Aunque ya el daño estaba hecho, el resto de mi vida la pasé lejos de su alcance. Apenas rayaba la adolescencia me fui de casa. Me escapé en plena mañana, cuando ella dormía la mona —no puedo olvidar sus ronquidos. Fui chalán en un taller mecánico desde los 13 hasta los 20 años. Luego tuve todos los oficios inimaginables: electricista, plomero, chofer, carpintero, albañil y pintor de brocha gorda. Nunca pude casarme. Las mujeres me atraían y yo las atraía con la misma fuerza, pero jamás me decidí a dar ese paso. Y no sólo eso: a mis cuarenta y un años, jamás he estado en la cama con mujer alguna; estoy seguro que se reiría de mí cuando vea mi pito miniatura. Vivo en la más absoluta soledad, aunque eso no me duele. Hay quien me dice —Augusto, un amigo, mi único amigo, sería más apropiado decir, a quien conocí cuando yo era mecánico y que además me presta novelas, que yo devoro—, me dice que debería consultar la opinión de un médico, de alguien que me quitara las telarañas de la cabeza.

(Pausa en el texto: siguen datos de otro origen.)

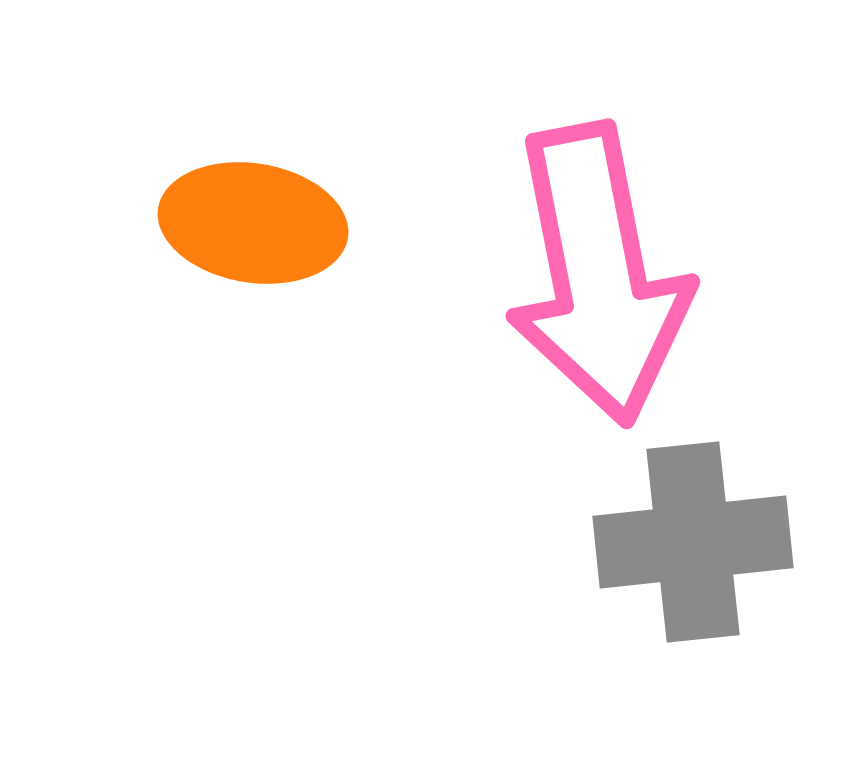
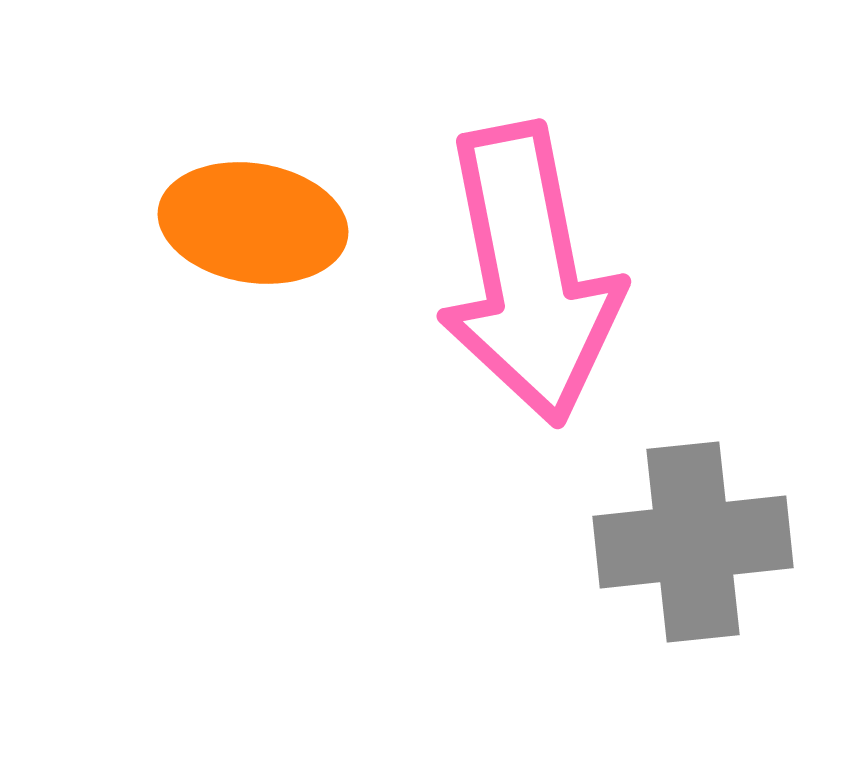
pink arrow: moved 69 px left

Pero yo digo algo más simple. Que hasta que mi madre muera yo no estaré en paz. De alguna u otra manera yo le he hecho saber que estoy vivo. Para que le remuerda la conciencia. De alguna u otra manera le he hecho saber que la odio. Porque ella sabe que soy yo cada vez que su teléfono suena —siempre contesta y escucha mi respiración. Ella sabe que soy yo cada vez que se topa con un mensaje debajo de la puerta —diciéndole que le deseo la más linda de las semanas. Ella sabe que Dios no perdona. Y que tarde o temprano tendrá que pagar su cuenta.